Out-Law News 1 min. read
26 Jul 2006, 2:47 pm
Parallel cases dealing with the same issue are ongoing in the US and last Friday a San Francisco judge gave a separate, similar case the go ahead. But US District Judge Matthew Kennelly ruled in a Michigan court that this case would be dismissed.
"The court is persuaded that requiring AT&T to confirm or deny whether it has disclosed large quantities of telephone records to the federal government could give adversaries of this country valuable insight into the government's intelligence activities," said Kennelly.
AT&T is accused of passing on the phone records illegally to the National Security Agency (NSA). Kennelly said that he had received a written statement in the case from NSA director Lt General Keith Alexander and from National Intelligence Director John Negroponte.
The case was brought by the American Civil Liberties Union (ACLU) on behalf of several activists and author Studs Terkel who said that their constitutional rights had been infringed by the passing on of phone data.
The judge in the San Francisco case, which was brought by the Electronic Frontier Foundation, ruled that the case would not endanger national security because allegations of information being passed were so widely reported in the press.

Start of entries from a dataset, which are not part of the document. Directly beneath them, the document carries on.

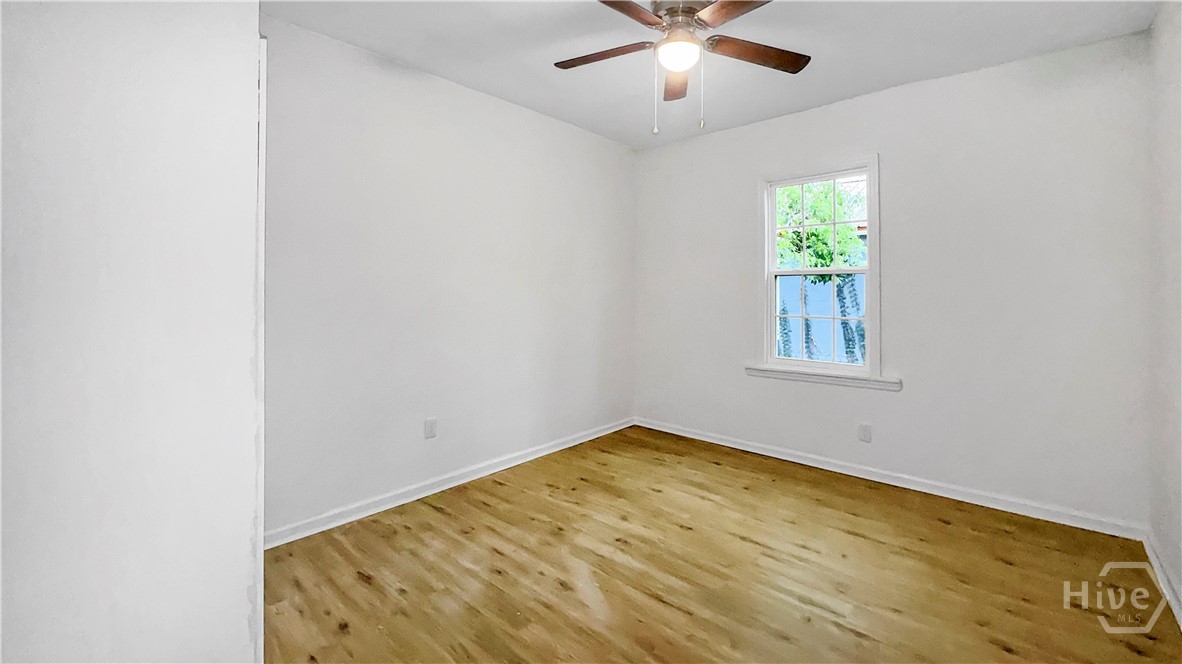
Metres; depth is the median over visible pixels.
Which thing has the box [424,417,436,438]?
wall socket
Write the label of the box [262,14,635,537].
left wall
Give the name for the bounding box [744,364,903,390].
window sill
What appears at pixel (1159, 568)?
baseboard
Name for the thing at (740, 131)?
back wall
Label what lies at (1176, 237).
right wall
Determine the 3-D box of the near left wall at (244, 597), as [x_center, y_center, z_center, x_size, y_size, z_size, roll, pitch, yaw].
[-1.162,-0.076,0.874,0.229,2.493,0.875,0,0,42]
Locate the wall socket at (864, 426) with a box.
[857,423,871,442]
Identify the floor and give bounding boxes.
[264,426,1181,663]
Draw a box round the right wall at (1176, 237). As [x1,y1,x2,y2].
[1147,0,1181,622]
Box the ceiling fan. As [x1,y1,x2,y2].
[554,0,811,136]
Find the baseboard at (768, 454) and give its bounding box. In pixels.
[632,416,1144,539]
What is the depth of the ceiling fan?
2.00 m
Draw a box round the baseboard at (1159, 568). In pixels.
[1141,530,1181,628]
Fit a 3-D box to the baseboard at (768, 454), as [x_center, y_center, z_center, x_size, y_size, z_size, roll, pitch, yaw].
[1.513,1.004,3.197,3.037,0.083,0.016,0,0,42]
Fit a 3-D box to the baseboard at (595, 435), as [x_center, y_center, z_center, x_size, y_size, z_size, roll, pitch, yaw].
[-0.627,1.002,3.059,0.016,0.084,3.020,0,0,42]
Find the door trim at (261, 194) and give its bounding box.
[254,33,266,663]
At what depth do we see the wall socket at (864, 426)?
2.95 m
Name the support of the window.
in the back wall at (740, 131)
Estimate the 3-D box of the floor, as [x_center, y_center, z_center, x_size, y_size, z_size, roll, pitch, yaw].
[0.254,1.128,1.739,3.260,0.107,4.048,0,0,42]
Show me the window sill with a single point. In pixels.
(806, 378)
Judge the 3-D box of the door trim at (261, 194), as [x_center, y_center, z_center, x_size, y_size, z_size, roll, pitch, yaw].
[-0.945,0.160,1.227,0.360,1.587,0.127,0,0,42]
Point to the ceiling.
(890, 83)
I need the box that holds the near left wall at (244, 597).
[0,1,261,663]
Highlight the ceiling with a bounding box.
[264,0,1158,148]
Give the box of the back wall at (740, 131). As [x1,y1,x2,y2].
[632,31,1151,529]
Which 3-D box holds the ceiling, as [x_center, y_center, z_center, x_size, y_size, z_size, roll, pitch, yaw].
[0.289,-1.440,1.704,3.311,0.114,4.091,0,0,42]
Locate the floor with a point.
(437, 513)
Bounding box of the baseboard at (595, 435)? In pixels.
[264,416,635,548]
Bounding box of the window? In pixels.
[757,155,881,383]

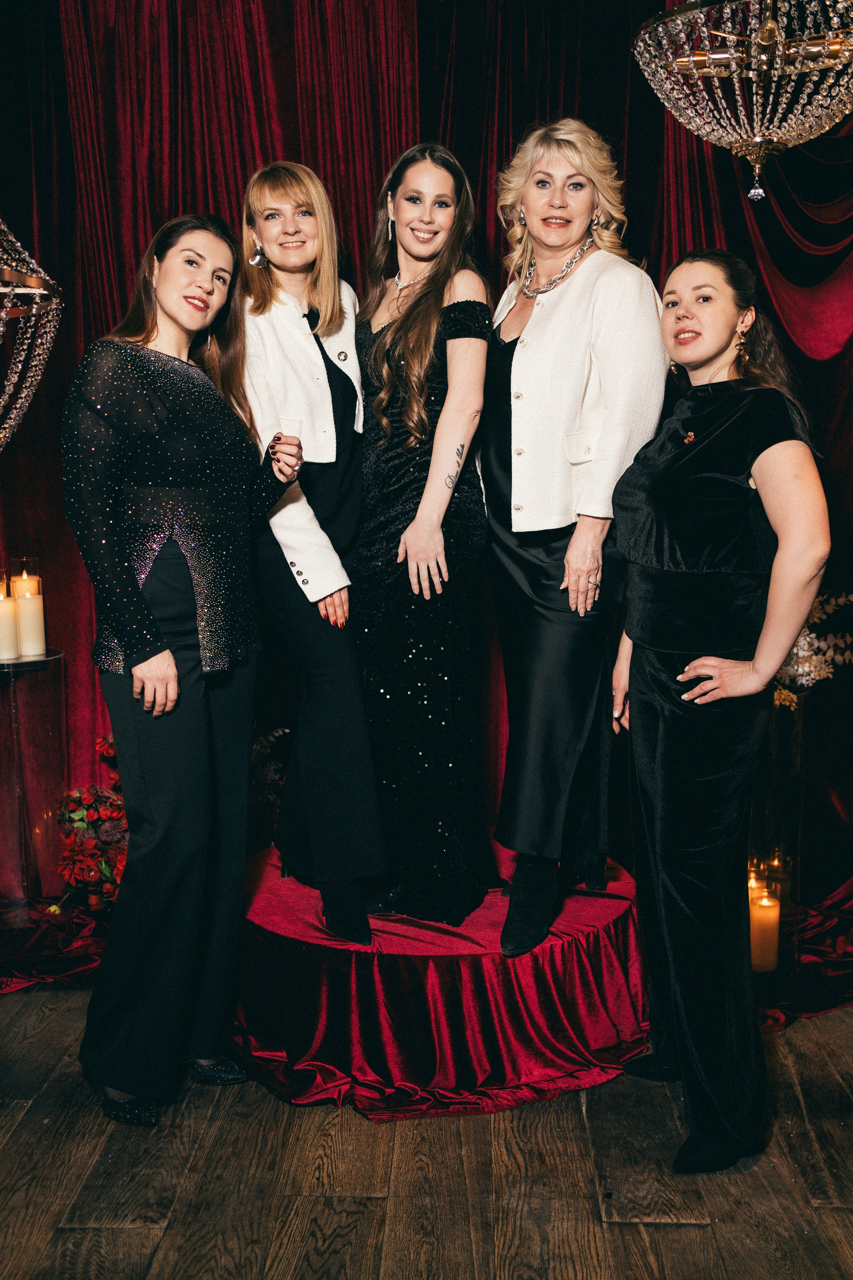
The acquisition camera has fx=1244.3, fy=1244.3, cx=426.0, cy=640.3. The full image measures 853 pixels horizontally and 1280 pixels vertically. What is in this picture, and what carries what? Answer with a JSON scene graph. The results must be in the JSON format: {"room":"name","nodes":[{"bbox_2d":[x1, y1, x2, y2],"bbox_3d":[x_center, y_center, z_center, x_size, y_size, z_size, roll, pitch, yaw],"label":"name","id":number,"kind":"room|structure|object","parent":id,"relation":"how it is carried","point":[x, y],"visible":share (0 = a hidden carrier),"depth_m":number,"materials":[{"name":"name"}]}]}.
{"room":"event hall","nodes":[
{"label":"event hall","id":0,"kind":"room"},
{"bbox_2d":[0,982,852,1279],"bbox_3d":[-0.134,1.244,1.647,5.975,0.104,5.659,0,7,2],"label":"wooden floor","id":1,"kind":"structure","parent":0,"point":[667,1233],"depth_m":2.50,"materials":[{"name":"brown wood"}]},
{"bbox_2d":[0,649,68,929],"bbox_3d":[-1.201,0.476,3.631,0.328,0.849,0.330,0,7,2],"label":"candle stand","id":2,"kind":"object","parent":1,"relation":"on","point":[16,720],"visible":0.89,"depth_m":3.58,"materials":[{"name":"clear"}]},
{"bbox_2d":[0,583,18,660],"bbox_3d":[-1.188,-0.041,3.470,0.086,0.188,0.087,0,7,2],"label":"candle","id":3,"kind":"object","parent":2,"relation":"on","point":[1,614],"visible":0.99,"depth_m":3.45,"materials":[{"name":"wax"}]},
{"bbox_2d":[11,563,40,596],"bbox_3d":[-1.166,-0.116,3.630,0.091,0.252,0.092,0,7,2],"label":"candle","id":4,"kind":"object","parent":2,"relation":"on","point":[23,577],"visible":0.46,"depth_m":3.59,"materials":[{"name":"wax"}]},
{"bbox_2d":[13,573,46,657],"bbox_3d":[-1.140,-0.049,3.568,0.085,0.195,0.085,0,7,2],"label":"candle","id":5,"kind":"object","parent":2,"relation":"on","point":[36,612],"visible":0.98,"depth_m":3.54,"materials":[{"name":"wax"}]},
{"bbox_2d":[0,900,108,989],"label":"red cloth","id":6,"kind":"object","parent":1,"relation":"on","point":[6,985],"visible":0.48,"depth_m":3.61,"materials":[{"name":"red fabric"}]},
{"bbox_2d":[48,735,128,917],"bbox_3d":[-0.919,0.586,3.702,0.436,0.590,0.463,0,7,2],"label":"flower arrangement","id":7,"kind":"object","parent":1,"relation":"on","point":[93,815],"visible":0.49,"depth_m":3.61,"materials":[{"name":"red plant"}]},
{"bbox_2d":[58,204,307,1125],"bbox_3d":[-0.555,0.047,2.842,0.515,1.915,0.690,0,7,2],"label":"woman","id":8,"kind":"object","parent":1,"relation":"on","point":[157,629],"visible":0.98,"depth_m":2.70},
{"bbox_2d":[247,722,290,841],"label":"flower arrangement","id":9,"kind":"object","parent":1,"relation":"on","point":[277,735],"visible":0.29,"depth_m":3.73,"materials":[{"name":"plant"}]},
{"bbox_2d":[232,844,652,1120],"bbox_3d":[0.040,0.822,3.283,1.244,0.344,1.188,0,7,2],"label":"red platform","id":10,"kind":"object","parent":1,"relation":"on","point":[613,900],"visible":0.82,"depth_m":2.90,"materials":[{"name":"red fabric"}]},
{"bbox_2d":[235,156,386,943],"bbox_3d":[-0.310,-0.250,3.237,0.429,1.790,0.745,0,7,2],"label":"woman","id":11,"kind":"object","parent":10,"relation":"on","point":[274,196],"visible":0.83,"depth_m":3.08},
{"bbox_2d":[350,133,492,933],"bbox_3d":[-0.025,-0.279,3.230,0.494,1.830,0.700,0,7,2],"label":"woman","id":12,"kind":"object","parent":10,"relation":"on","point":[421,407],"visible":0.91,"depth_m":3.07},
{"bbox_2d":[479,115,670,954],"bbox_3d":[0.341,-0.282,3.114,0.510,1.907,0.702,0,7,2],"label":"woman","id":13,"kind":"object","parent":10,"relation":"on","point":[570,371],"visible":0.94,"depth_m":2.99},
{"bbox_2d":[607,248,832,1173],"bbox_3d":[0.625,0.137,2.720,0.461,1.807,0.730,0,7,2],"label":"woman","id":14,"kind":"object","parent":1,"relation":"on","point":[727,662],"visible":0.98,"depth_m":2.57},
{"bbox_2d":[749,876,780,973],"bbox_3d":[0.862,0.737,3.199,0.088,0.221,0.089,0,7,2],"label":"candle","id":15,"kind":"object","parent":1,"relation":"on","point":[757,960],"visible":0.8,"depth_m":3.16,"materials":[{"name":"wax"}]},
{"bbox_2d":[748,694,805,973],"bbox_3d":[0.930,0.521,3.375,0.217,0.770,0.217,0,7,2],"label":"glass vase","id":16,"kind":"object","parent":1,"relation":"on","point":[779,732],"visible":0.63,"depth_m":3.30,"materials":[{"name":"clear glass"}]},
{"bbox_2d":[771,590,852,708],"bbox_3d":[1.011,0.049,3.428,0.490,0.415,0.406,0,7,2],"label":"flower arrangement","id":17,"kind":"object","parent":16,"relation":"in","point":[804,652],"visible":0.35,"depth_m":3.36,"materials":[{"name":"white plant"}]},
{"bbox_2d":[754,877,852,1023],"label":"red cloth","id":18,"kind":"object","parent":1,"relation":"on","point":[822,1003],"visible":0.43,"depth_m":3.49,"materials":[{"name":"red fabric"}]},
{"label":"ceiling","id":19,"kind":"structure","parent":0},
{"bbox_2d":[0,214,62,451],"bbox_3d":[-1.286,-1.273,3.139,0.722,1.849,0.733,0,7,2],"label":"chandelier","id":20,"kind":"object","parent":19,"relation":"hanging from","point":[3,314],"visible":1,"depth_m":3.25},
{"bbox_2d":[0,0,852,955],"bbox_3d":[-0.030,-0.764,3.901,4.515,3.288,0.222,0,7,2],"label":"red curtain","id":21,"kind":"object","parent":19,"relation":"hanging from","point":[789,276],"visible":0.58,"depth_m":3.91,"materials":[{"name":"red fabric"}]},
{"bbox_2d":[633,0,852,204],"bbox_3d":[0.767,-1.677,2.692,0.636,1.450,0.640,0,7,2],"label":"chandelier","id":22,"kind":"object","parent":19,"relation":"hanging from","point":[695,71],"visible":0.99,"depth_m":2.71,"materials":[{"name":"gold"}]}
]}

Kennelly said that news reports were speculation and had not been confirmed by security agencies or by AT&T.
"A private company – AT&T – should not be able to escape accountability for violating a federal statute and the privacy of their customers on the basis that a program widely discussed in public is secret," said ACLU of Illinois legal director Harvey Grossman. "Members of Congress publicly discussed the program of gathering data from telephone companies without lawful authorization in violation of existing federal law. "
"We believe that innocent Americans – including our clients in this case – should have a venue through the courts for vindicating their rights against the abuses and overreach of the executive branch.
Kennelly said that some of the information provided by Alexander and Negroponte was classified. He claimed that his decision was not based on the classified information and that he would issue a memorandum relating to the classified information which would also be classified and "unavailable for inspection by the public".
US senator Arlen Specter has proposed a plan to hear any challenges to the NSA's activities in a secret court under the Foreign Intelligence Surveillance Act.